Request
Edit the records from the line that contains "This a simple" through the end of the records so that "directory" becomes "folder" each time it appears, with nothing else changed.

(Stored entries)
----
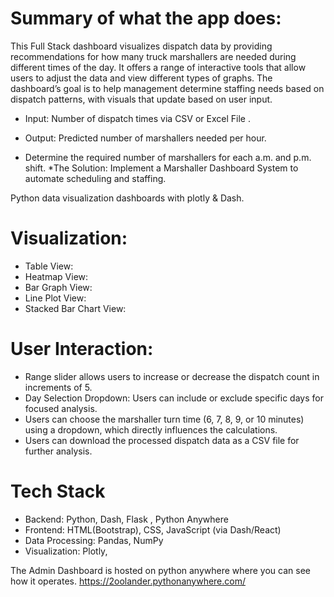 
# Summary of what the app does:
This Full Stack dashboard  visualizes dispatch data by providing recommendations for how many truck marshallers are needed during different times of the day. It offers a range of interactive tools that allow users to adjust the data and view different types of graphs. The dashboard’s goal is to help management determine staffing needs based on dispatch patterns, with visuals that update based on user input.

* Input: Number of dispatch times via CSV or Excel File .

* Output: Predicted number of marshallers needed per hour.
* Determine the required number of marshallers for each a.m. and p.m. shift. 
*The Solution: Implement a Marshaller Dashboard System to automate scheduling and staffing. 



Python data visualization dashboards with plotly & Dash.

# Visualization:
* Table View: 
* Heatmap View: 
* Bar Graph View: 
* Line Plot View: 
* Stacked Bar Chart View: 

# User Interaction:
*  Range  slider allows users to increase or decrease the dispatch count in increments of 5.
* Day Selection Dropdown: Users can include or exclude specific days for focused analysis. 
* Users can choose the marshaller turn time (6, 7, 8, 9, or 10 minutes) using a dropdown, which directly influences the calculations.
* Users can download the processed dispatch data as a CSV file for further analysis.

# Tech Stack
*   Backend: Python, Dash, Flask , Python Anywhere
*   Frontend: HTML(Bootstrap), CSS, JavaScript (via Dash/React)  
*  Data Processing: Pandas, NumPy
*   Visualization: Plotly,

The Admin Dashboard is hosted on python anywhere where you can see how it operates.
https://2oolander.pythonanywhere.com/
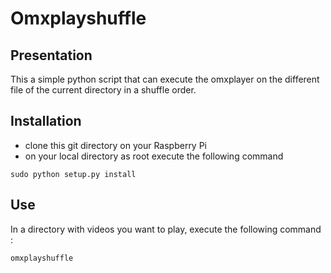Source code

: # Omxplayshuffle

## Presentation

This a simple python script that can execute the omxplayer
on the different file of the current directory in a shuffle order.

## Installation
* clone this git directory on your Raspberry Pi
* on your local directory as root execute the following command

`sudo python setup.py install`

## Use
In a directory with videos you want to play, execute the following command :

`omxplayshuffle`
----
Response below
This a simple python script that can execute the omxplayer
on the different file of the current folder in a shuffle order.

## Installation
* clone this git folder on your Raspberry Pi
* on your local folder as root execute the following command

`sudo python setup.py install`

## Use
In a folder with videos you want to play, execute the following command :

`omxplayshuffle`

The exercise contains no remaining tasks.